LGBTQ refugees and asylum seekers in Kenya are victims of severe hate crimes and abuses, including rape, a report released yesterday by Amnesty International and a Nairobi-based gay rights group said.
Kakuma Refugee Camp in northwestern Kenya hosts more than 200,000 refugees and asylum seekers, including hundreds of LGBTQ people who experience “extreme discrimination and violence,” Amnesty and the National Gay and Lesbian Human Rights Commission said.
Perpetrators are able to “commit their crimes with almost total impunity, enabled by inaction on the part of the authorities,” they added.
Researchers interviewed 41 people from 2018 to February who described facing “hate crimes, violence, including rape, and other serious human rights abuses.”
Esther, a 41-year-old lesbian, told researchers that she was raped twice in 2018 in the camp, the first time by two men threatening her with a knife, and the second time by four men during a burglary “in the presence of her seven-year-old son.”
Another lesbian, Winnie, said her shop was destroyed by vandals who also injured one of her children.
She said that police had done little to help her apprehend those responsible.
Such incidents showed that the camp, which is run by the UN High Commissioner for Refugees, was “not yet safe for asylum seekers and refugees” who are LGBTQ, the report said.
The community faces “discrimination as well as homophobic and transphobic attitudes from government officials, the police and other service providers,” Amnesty executive director for Kenya Irungu Houghton said.
“This is often reflected in delays to the processing of their asylum claims, harassment, violent homophobic attacks, threats, intimidation and extremely limited opportunities for local integration or third-country resettlement,” Houghton said.
The Kenyan government must “urgently ensure the physical and psychological safety” of all LGBTQ asylum seekers and refugees in the Kakuma camp, the report said.
The report comes as the LGBTQ community finds itself under attack in Kenya and neighboring countries, with governments and politicians taking an increasingly harsh line on same-sex activity.
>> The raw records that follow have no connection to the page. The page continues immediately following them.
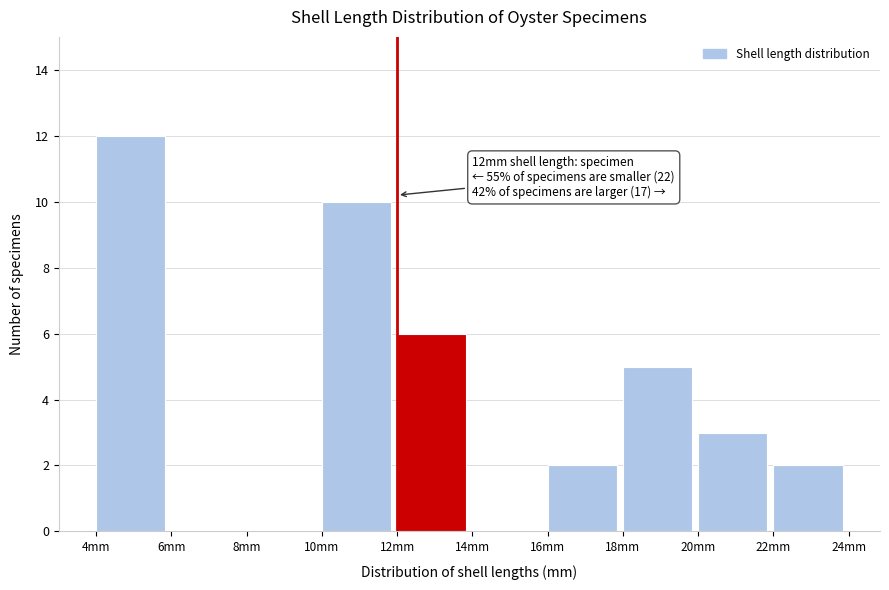

Over which range of the x-axis is the bar tallest?

4 to 6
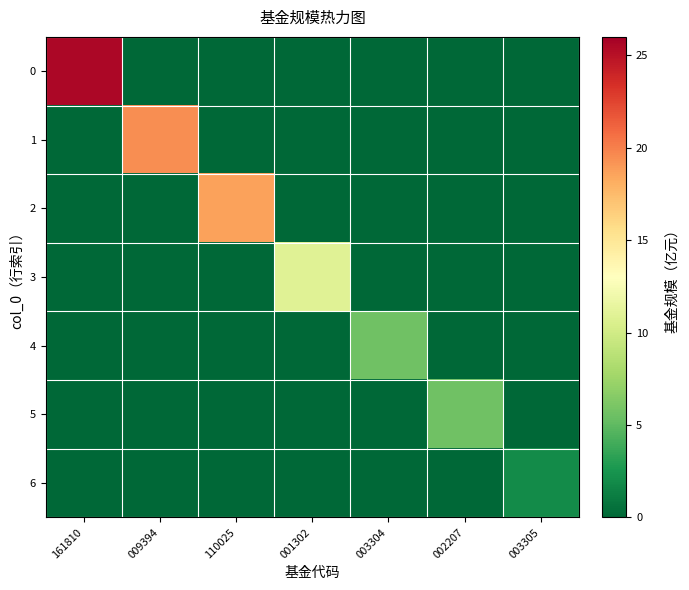

Count the number of data series in this chart.

7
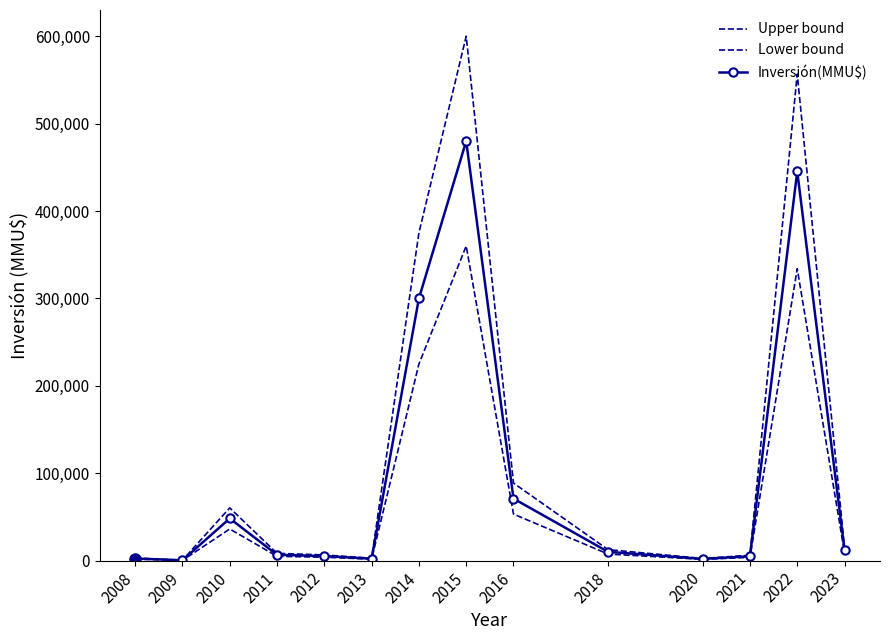

What is the total value across all series at 2016?

213000.0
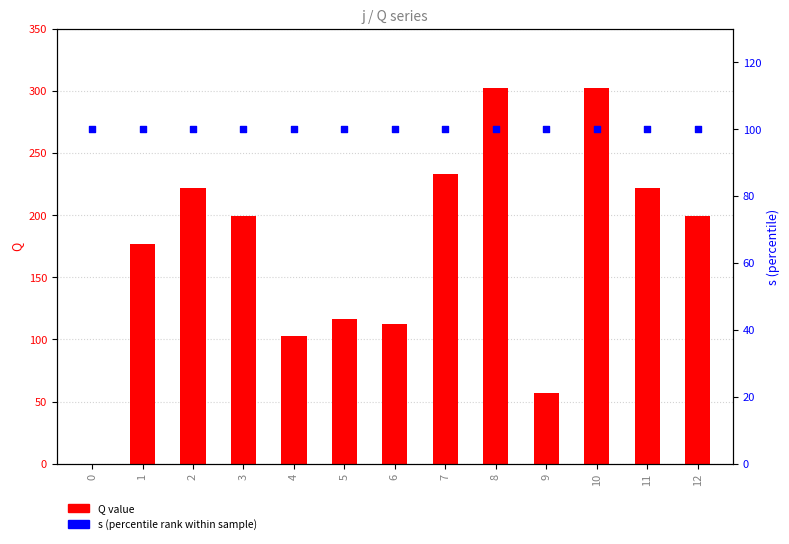

Which series has the largest Y range (max minus min)?

Q value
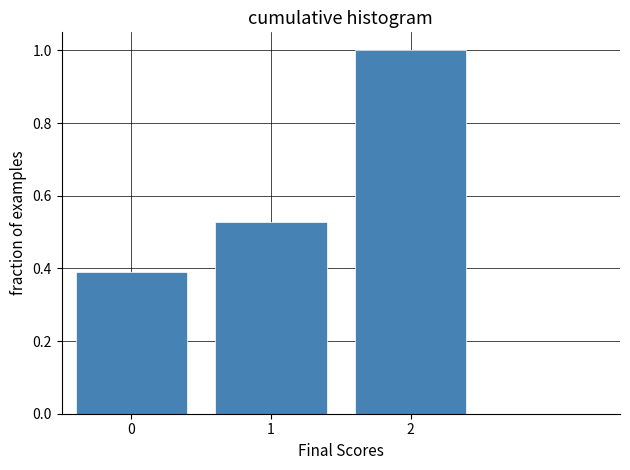

Reading left to right, list every bar in this chart as the range it spans on the x-axis followed by its height. The values are not printed on the chart, so give them approximately, as read against the axis.

-0.5 to 0.5: 0.38
0.5 to 1.5: 0.52
1.5 to 2.5: 1.00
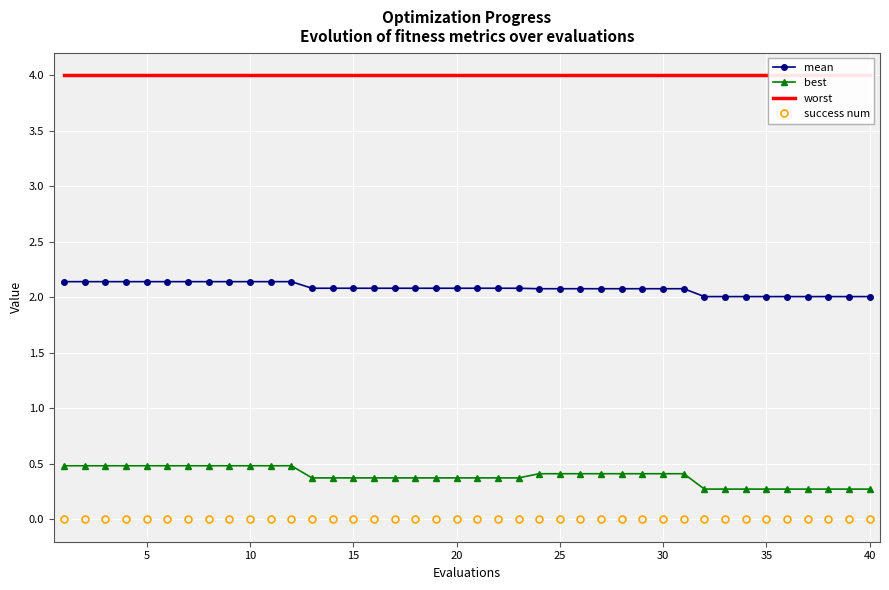

True or false: success num and best intersect in this chart.

False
Kenyan President William Ruto, a born-again Christian elected in August last year, in March said that same-sex marriages could “happen in other countries, but not in Kenya.”
Homosexuality is a Western import that Kenya’s “customs, traditions, Christianity and Islam cannot allow,” he said.
Gay sex is a crime under colonial-era laws in the East African nation. Penalties include prison terms of up to 14 years.
However, Kenya is the only nation in East Africa and the Horn region to offer “asylum to individuals who seek protection because of their sexual orientation, gender identity and/or expression and sex characteristics,” the report said.